From the material below, pull each line containing the string "Våtrumsgross".

◇ ◇ ◇

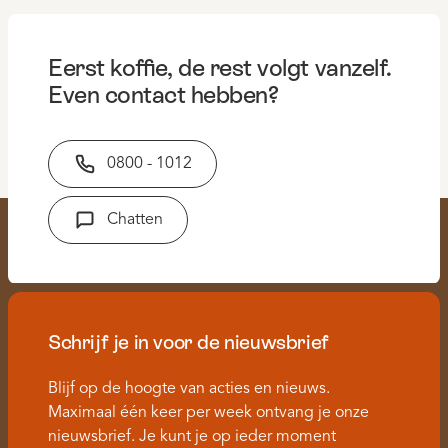
Eerst koffie, de rest volgt vanzelf.
Even contact hebben?
0800 - 1012
Chatten
Schrijf je in voor de nieuwsbrief
Blijf op de hoogte van acties en nieuws.
Maximaal één keer per week ontvang je onze
nieuwsbrief. Je kunt je op ieder moment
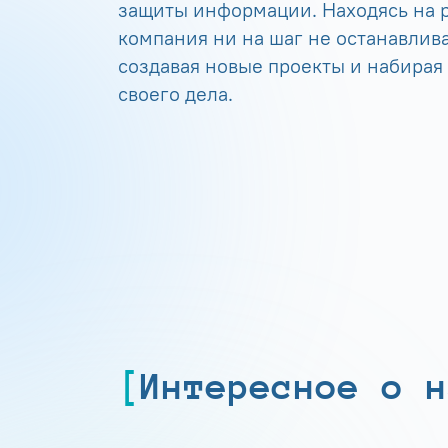
защиты информации. Находясь на р
компания ни на шаг не останавлива
создавая новые проекты и набирая
своего дела.
Интересное о н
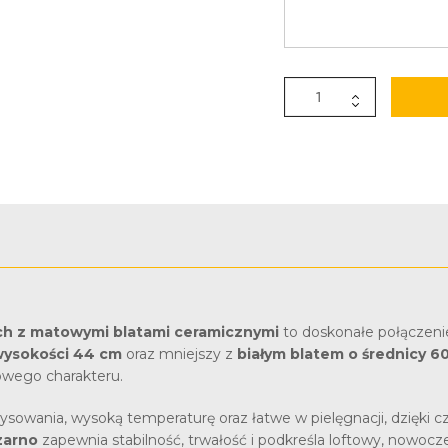
h z matowymi blatami ceramicznymi
to doskonałe połączeni
wysokości 44 cm
oraz mniejszy z
białym blatem o średnicy 6
kowego charakteru.
ysowania, wysoką temperaturę oraz łatwe w pielęgnacji, dzięki
zarno
zapewnia stabilność, trwałość i podkreśla loftowy, nowocze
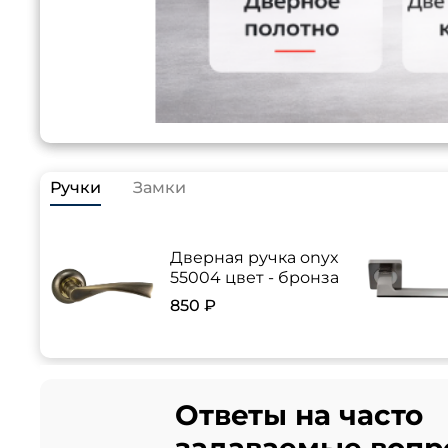
Ручки
Замки
Дверная ручка onyx
55004 цвет - бронза
850 ₽
Ответы на часто
задаваемые вопр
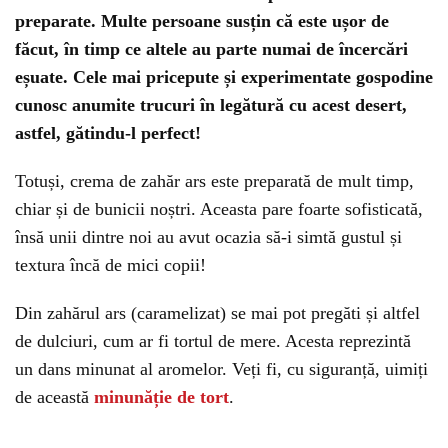
preparate. Multe persoane susțin că este ușor de
făcut, în timp ce altele au parte numai de încercări
eșuate. Cele mai pricepute și experimentate gospodine
cunosc anumite trucuri în legătură cu acest desert,
astfel, gătindu-l perfect!
Totuși, crema de zahăr ars este preparată de mult timp,
chiar și de bunicii noștri. Aceasta pare foarte sofisticată,
însă unii dintre noi au avut ocazia să-i simtă gustul și
textura încă de mici copii!
Din zahărul ars (caramelizat) se mai pot pregăti și altfel
de dulciuri, cum ar fi tortul de mere. Acesta reprezintă
un dans minunat al aromelor. Veți fi, cu siguranță, uimiți
de această
minunăție de tort
.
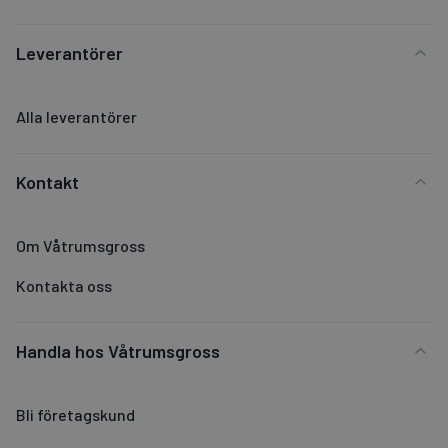
Leverantörer
Alla leverantörer
Kontakt
Om Våtrumsgross
Kontakta oss
Handla hos Våtrumsgross
Bli företagskund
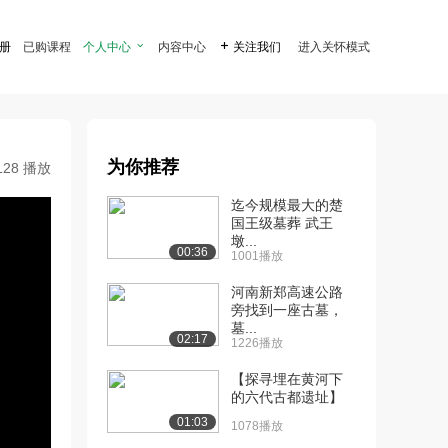
注册
已购课程
个人中心

内容中心

关注我们
进入关怀模式
为你推荐
128 播放
迄今规模最大的楚
国王级墓葬 武王
墩...
00:36
1001播放
河南新郑高速公路
旁找到一座古墓，
墓...
02:17
1226播放
【探寻埋在黄河下
的六代古都遗址】
01:03
1078播放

◇ ◇ ◇

FINAL ANSWER —
Om Våtrumsgross
Handla hos Våtrumsgross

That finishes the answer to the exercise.